If Your Child Tells You He or She Has Been Abused

Believe the child. Children rarely lie about sexual abuse.

Commend the child for telling you about the experience.

Convey your support for the child. A child’s greatest fear is that he or she is at fault and responsible for the incident. Alleviating this self-blame is of paramount importance.

Temper your own reaction, recognizing that your perspective and acceptance are critical signals to the child. Your greatest challenge may be to not convey your own horror about the abuse.

Do not confront the perpetrator. Instead, report the suspected molestation to a social services agency or the police.

Find a specialized agency that evaluates sexual abuse victims – a hospital or a child welfare agency or a community mental health therapy group. Keep asking until you find a group or an individual with appropriate expertise.

Remember that taking action is critical because if nothing is done, other children will continue to be at risk. Child sexual abuse is a community interest and concern.

Make sure that your child knows that if someone does something confusing to them, like touching or taking a naked picture or giving them gifts, you want to be told about it. Reassure the child and explain that he or she will not be blamed for whatever an adult does with the child.

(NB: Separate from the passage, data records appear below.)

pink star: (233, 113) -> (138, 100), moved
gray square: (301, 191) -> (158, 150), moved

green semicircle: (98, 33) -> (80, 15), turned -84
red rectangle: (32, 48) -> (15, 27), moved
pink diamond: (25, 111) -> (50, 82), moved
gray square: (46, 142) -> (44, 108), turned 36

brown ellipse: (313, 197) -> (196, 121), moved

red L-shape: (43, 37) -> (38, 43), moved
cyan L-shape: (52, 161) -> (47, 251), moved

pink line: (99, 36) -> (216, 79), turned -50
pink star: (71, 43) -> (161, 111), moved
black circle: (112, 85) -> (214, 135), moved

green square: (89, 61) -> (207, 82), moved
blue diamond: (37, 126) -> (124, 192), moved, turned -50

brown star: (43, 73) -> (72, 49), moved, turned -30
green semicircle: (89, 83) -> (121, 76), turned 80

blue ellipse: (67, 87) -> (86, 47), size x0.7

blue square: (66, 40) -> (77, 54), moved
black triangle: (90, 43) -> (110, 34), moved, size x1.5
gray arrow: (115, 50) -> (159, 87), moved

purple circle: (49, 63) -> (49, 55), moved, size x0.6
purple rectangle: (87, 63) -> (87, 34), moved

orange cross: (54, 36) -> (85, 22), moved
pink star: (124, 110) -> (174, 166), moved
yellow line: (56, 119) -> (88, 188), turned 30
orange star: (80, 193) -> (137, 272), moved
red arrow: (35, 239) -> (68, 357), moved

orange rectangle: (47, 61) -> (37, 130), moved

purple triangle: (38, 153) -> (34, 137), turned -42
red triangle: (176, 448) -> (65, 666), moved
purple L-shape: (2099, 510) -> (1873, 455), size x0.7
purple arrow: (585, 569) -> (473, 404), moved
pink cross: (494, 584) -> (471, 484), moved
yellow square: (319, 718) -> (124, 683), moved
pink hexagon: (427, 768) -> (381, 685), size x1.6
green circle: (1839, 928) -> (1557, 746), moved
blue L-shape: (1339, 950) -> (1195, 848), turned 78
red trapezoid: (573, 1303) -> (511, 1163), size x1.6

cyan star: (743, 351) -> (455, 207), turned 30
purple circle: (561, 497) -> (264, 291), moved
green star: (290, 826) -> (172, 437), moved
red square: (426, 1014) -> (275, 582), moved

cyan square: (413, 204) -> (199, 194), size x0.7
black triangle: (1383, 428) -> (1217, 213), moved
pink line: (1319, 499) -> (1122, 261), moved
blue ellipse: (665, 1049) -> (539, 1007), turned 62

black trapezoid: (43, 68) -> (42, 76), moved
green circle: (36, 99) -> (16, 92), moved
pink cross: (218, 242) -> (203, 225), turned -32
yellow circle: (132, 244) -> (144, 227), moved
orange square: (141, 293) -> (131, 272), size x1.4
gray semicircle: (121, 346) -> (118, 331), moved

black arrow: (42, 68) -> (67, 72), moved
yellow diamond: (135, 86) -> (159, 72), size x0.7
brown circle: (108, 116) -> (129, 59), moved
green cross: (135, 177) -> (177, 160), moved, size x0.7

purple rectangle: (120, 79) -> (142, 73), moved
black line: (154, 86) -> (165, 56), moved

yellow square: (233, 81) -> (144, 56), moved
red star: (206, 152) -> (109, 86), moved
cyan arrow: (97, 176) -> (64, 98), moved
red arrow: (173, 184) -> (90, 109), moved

Do not blame yourself. Find someone you can talk to and who can provide you with some support. And, remember, children can heal from this experience. Your love and support are essential for healing to take place.
Source: Child Sexual Abuse Prevention: Tips to Parents, National Center on Child Abuse and Neglect, US Department of Health and Human Services
Observe Physical and Behavioral Signs
Children who may be too frightened to talk about sexual molestation may exhibit a variety of physical and behavioral signs.
Behavioral signs:
Some of these signs can show up at other stressful times such as divorce, a death in the family, or when there are problems in school as well as when abuse is involved. Any one sign doesn’t mean the child was abused, but several of them mean that you should begin asking questions.

Nightmares, trouble sleeping, fear of the dark, or other sleeping problems.

Extreme fear of “monsters.”

Spacing out at odd times.

Loss of appetite, or trouble eating or swallowing.

Sudden mood swings: rage, fear, anger, or withdrawal.

Fear of certain people or places.

Stomach illness all of the time with no identifiable reason.

An older child behaving like a younger child such as bed-wetting or thumb sucking.

Sexual activities with toys or other children.

New words for private body parts.

Talking about a new older friend.
Physical signs:

Unexplained bruises, redness, or bleeding of the child’s genitals, anus, or mouth.

Pain at the genitals, anus, or mouth

Genital sores or milky fluids in the genital area.